All well and good, but I remain unconvinced that anyone will ever pick a gas station for its brand. Beyond strict quality comparisons (and I think—jungle animal high-octane fuel ads aside—most of us treat gasoline as a fungible commodity these days), we favor certain brands because we wish to associate ourselves with their iconography. For instance, you wear a Lacoste shirt because it says something about you as a person. You're a Lacoste guy. But does anyone aspire to be a BP guy? Would you go to a BP station because you want the BP brand to be a part of your outward identity? Seems unlikely. Once it's in your tank, no one can tell which gas you bought, anyway.
BP wants its logo (that flower/sun thingy, known as the "helios") to be the shorthand promise of a satisfying and environment-friendly service-station experience. These ads are not a bad effort on that score.
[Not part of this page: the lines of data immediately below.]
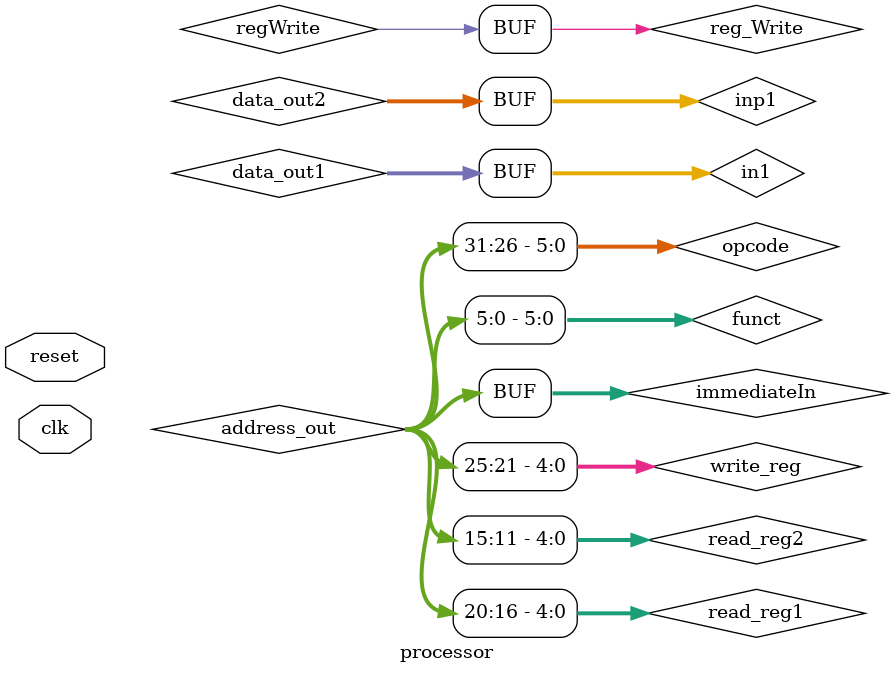
<source format=v>
`timescale 1ns / 1ps


module processor(
       input clk,
       input reset
    );
    
 
    
    //Instruction Fetch 
    wire [31:0]address_out;
    IF mod1(clk, reset, address_out);
    
    //Intruction decode
    wire[4:0] read_reg1, read_reg2, write_reg;
    wire regWrite; 
    wire[31:0] write_data;
    wire[31:0] data_out1, data_out2;
    assign read_reg1 =  address_out[20:16];
    assign read_reg2 =  address_out[15:11];
    assign write_reg =  address_out[25:21];
    
    //immgen
    wire [31:0]immediateIn, immediate;
    wire immsel;
    assign immediateIn = address_out[31:0];
    
    

   //control unit 
    wire [5:0] funct, opcode;
    wire[2:0] ALU_operation;
    wire reg_Write, alusrc, memtoreg;
    assign funct = address_out[5:0];
    assign opcode = address_out[31:26];
    assign regWrite = reg_Write;
    
    
    //ALU 
    wire [31:0] in1, in2;
    wire [2:0]aluOP;
    wire [31:0] result; 
     assign in1 = data_out1;
     assign aluOP = ALU_operation;
    
    //mux1 
      wire [31:0] inp1, inp2;
      wire aluSRC;
      wire [31:0]out; 
      assign inp1 = data_out2;
      assign inp2 = immediate;
      assign aluSRC = alusrc;
      assign out = aluSRC?inp2:inp1;
      assign in2 = out;
      
     //mux2 
      wire[31:0] a1, a2;
      wire memTOreg;
      wire [31:0] b;
      assign a1 = result; 
      assign a2 = immediate; 
      assign memTOreg = memtoreg;
      assign b = memTOreg?a2:a1;
      assign write_data = b;
      
      
   
    
    //assign write_data = result;//write back 
    
    //instantiation 
   // instructionMemory mod2(address_read, address_out);
    registerfile mod3(clk, regWrite, reset, read_reg1, read_reg2, write_reg, write_data, data_out1, data_out2);
    Imm_gen mod4(immediateIn, immsel, immediate);
    control_unit mod5(opcode, funct, ALU_operation, reg_Write, immsel, alusrc, memtoreg);
    ALU mod6(in1, in2, aluOP, result);
    //mux mod7(inp1, inp2, alusrc, out);
   // mux mod8(a1, a2, memtoreg, b);
    
    
endmodule

</source>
But ultimately, I think gas-station choice will always come down to price, convenience, and maybe a quick eyeing of the grounds just to make sure they're not intolerably disgusting.
Grade: B-. Hand says this campaign also serves as a way to "bring back some internal pride" among service- station franchisees. Why do they need a pride boost? Well, there was that fatal refinery explosion. And then, last week, that thing where the BP CEO resigned amid a scandal involving a gay affair and lying to a judge. I'm sure the franchisees are stoked about the animated babies, though.